Your instructions
Give back every record word for word, but keep the pictures out.

The data
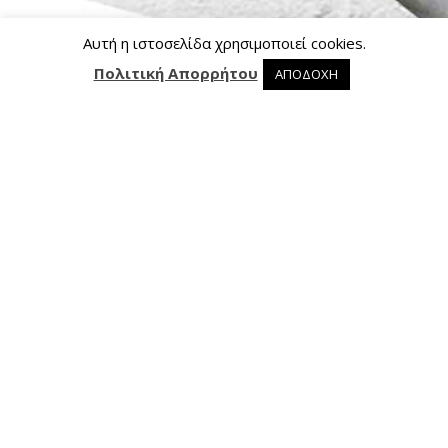
Αυτή η ιστοσελίδα χρησιμοποιεί cookies.
Πολιτική Απορρήτου
ΑΠΟΔΟΧΗ
0 προϊόντα στο καλάθι
0
Επικοινωνία
Ασκληπιού 24, 421 00 Τρίκαλα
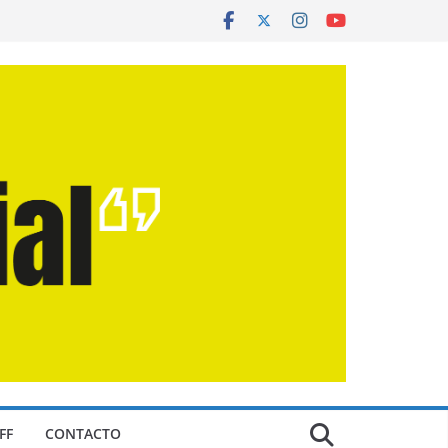
FF
CONTACTO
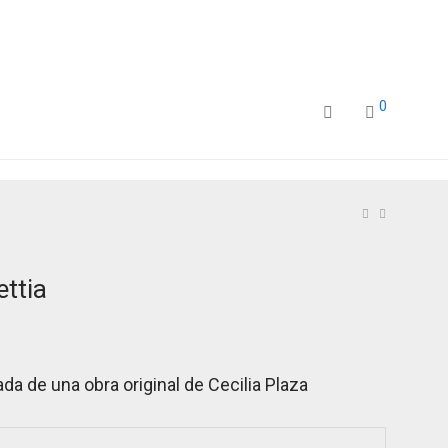
0
ettia
da de una obra original de Cecilia Plaza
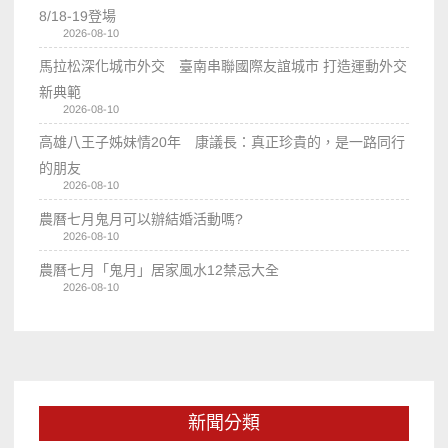
8/18-19登場
2026-08-10
馬拉松深化城市外交 臺南串聯國際友誼城市 打造運動外交
新典範
2026-08-10
高雄八王子姊妹情20年 康議長：真正珍貴的，是一路同行
的朋友
2026-08-10
農曆七月鬼月可以辦結婚活動嗎?
2026-08-10
農曆七月「鬼月」居家風水12禁忌大全
2026-08-10
新聞分類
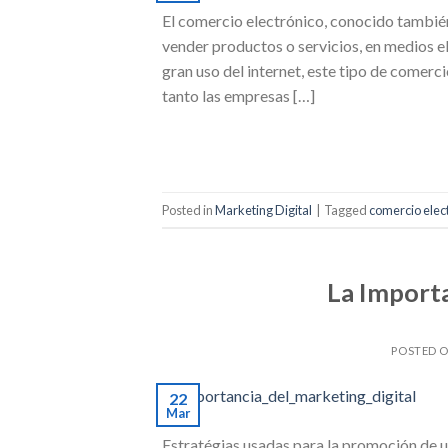
El comercio electrónico, conocido tambi
vender productos o servicios, en medios el
gran uso del internet, este tipo de comer
tanto las empresas […]
Posted in
Marketing Digital
|
Tagged
comercio elec
La Importa
POSTED 
22
Mar
Estratégias usadas para la promoción de u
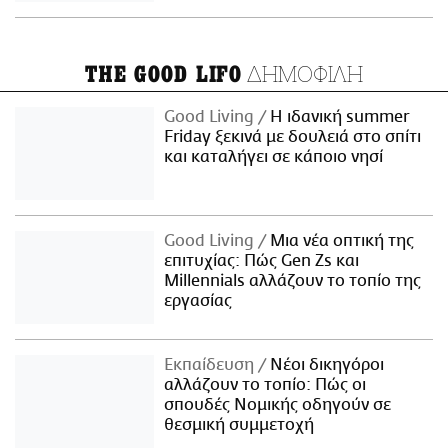
ΔΗΜΟΦΙΛΗ
THE GOOD LIFO
Good Living
Η ιδανική summer
Friday ξεκινά με δουλειά στο σπίτι
και καταλήγει σε κάποιο νησί
Good Living
Μια νέα οπτική της
επιτυχίας: Πώς Gen Zs και
Millennials αλλάζουν το τοπίο της
εργασίας
Εκπαίδευση
Νέοι δικηγόροι
αλλάζουν το τοπίο: Πώς οι
σπουδές Νομικής οδηγούν σε
θεσμική συμμετοχή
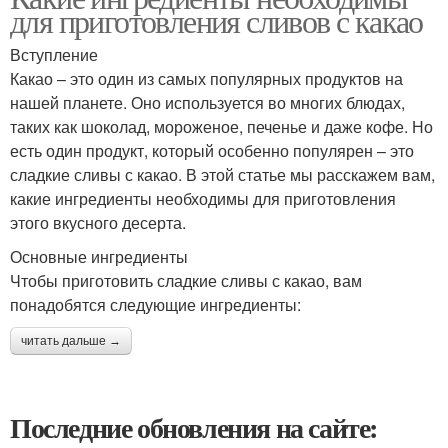
для приготовления сливов с какао
Вступление
Какао – это один из самых популярных продуктов на
нашей планете. Оно используется во многих блюдах,
таких как шоколад, мороженое, печенье и даже кофе. Но
есть один продукт, который особенно популярен – это
сладкие сливы с какао. В этой статье мы расскажем вам,
какие ингредиенты необходимы для приготовления
этого вкусного десерта.
Основные ингредиенты
Чтобы приготовить сладкие сливы с какао, вам
понадобятся следующие ингредиенты:
читать дальше →
Последние обновления на сайте:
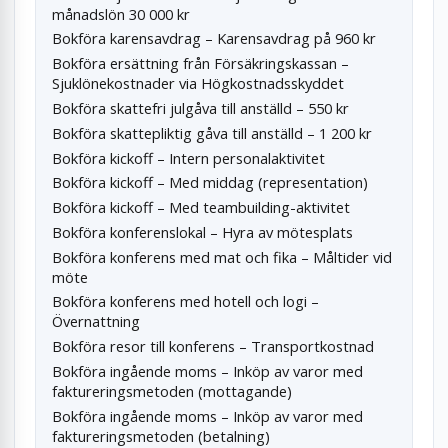
månadslön 30 000 kr
Bokföra karensavdrag – Karensavdrag på 960 kr
Bokföra ersättning från Försäkringskassan –
Sjuklönekostnader via Högkostnadsskyddet
Bokföra skattefri julgåva till anställd – 550 kr
Bokföra skattepliktig gåva till anställd – 1 200 kr
Bokföra kickoff – Intern personalaktivitet
Bokföra kickoff – Med middag (representation)
Bokföra kickoff – Med teambuilding-aktivitet
Bokföra konferenslokal – Hyra av mötesplats
Bokföra konferens med mat och fika – Måltider vid
möte
Bokföra konferens med hotell och logi –
Övernattning
Bokföra resor till konferens – Transportkostnad
Bokföra ingående moms – Inköp av varor med
faktureringsmetoden (mottagande)
Bokföra ingående moms – Inköp av varor med
faktureringsmetoden (betalning)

Exercise answer
Αυτή η ιστοσελίδα χρησιμοποιεί cookies.
Πολιτική Απορρήτου
ΑΠΟΔΟΧΗ
0 προϊόντα στο καλάθι
0
Επικοινωνία
Ασκληπιού 24, 421 00 Τρίκαλα
FF
CONTACTO
0
ettia
da de una obra original de Cecilia Plaza
8/18-19登場
2026-08-10
馬拉松深化城市外交 臺南串聯國際友誼城市 打造運動外交
新典範
2026-08-10
高雄八王子姊妹情20年 康議長：真正珍貴的，是一路同行
的朋友
2026-08-10
農曆七月鬼月可以辦結婚活動嗎?
2026-08-10
農曆七月「鬼月」居家風水12禁忌大全
2026-08-10
新聞分類
El comercio electrónico, conocido tambi
vender productos o servicios, en medios el
gran uso del internet, este tipo de comer
tanto las empresas […]
Posted in
Marketing Digital
|
Tagged
comercio elec
La Importa
POSTED 
22
Mar
Estratégias usadas para la promoción de u
ΔΗΜΟΦΙΛΗ
THE GOOD LIFO
Good Living
Η ιδανική summer
Friday ξεκινά με δουλειά στο σπίτι
και καταλήγει σε κάποιο νησί
Good Living
Μια νέα οπτική της
επιτυχίας: Πώς Gen Zs και
Millennials αλλάζουν το τοπίο της
εργασίας
Εκπαίδευση
Νέοι δικηγόροι
αλλάζουν το τοπίο: Πώς οι
σπουδές Νομικής οδηγούν σε
θεσμική συμμετοχή
для приготовления сливов с какао
Вступление
Какао – это один из самых популярных продуктов на
нашей планете. Оно используется во многих блюдах,
таких как шоколад, мороженое, печенье и даже кофе. Но
есть один продукт, который особенно популярен – это
сладкие сливы с какао. В этой статье мы расскажем вам,
какие ингредиенты необходимы для приготовления
этого вкусного десерта.
Основные ингредиенты
Чтобы приготовить сладкие сливы с какао, вам
понадобятся следующие ингредиенты:
читать дальше →
Последние обновления на сайте:
månadslön 30 000 kr
Bokföra karensavdrag – Karensavdrag på 960 kr
Bokföra ersättning från Försäkringskassan –
Sjuklönekostnader via Högkostnadsskyddet
Bokföra skattefri julgåva till anställd – 550 kr
Bokföra skattepliktig gåva till anställd – 1 200 kr
Bokföra kickoff – Intern personalaktivitet
Bokföra kickoff – Med middag (representation)
Bokföra kickoff – Med teambuilding-aktivitet
Bokföra konferenslokal – Hyra av mötesplats
Bokföra konferens med mat och fika – Måltider vid
möte
Bokföra konferens med hotell och logi –
Övernattning
Bokföra resor till konferens – Transportkostnad
Bokföra ingående moms – Inköp av varor med
faktureringsmetoden (mottagande)
Bokföra ingående moms – Inköp av varor med
faktureringsmetoden (betalning)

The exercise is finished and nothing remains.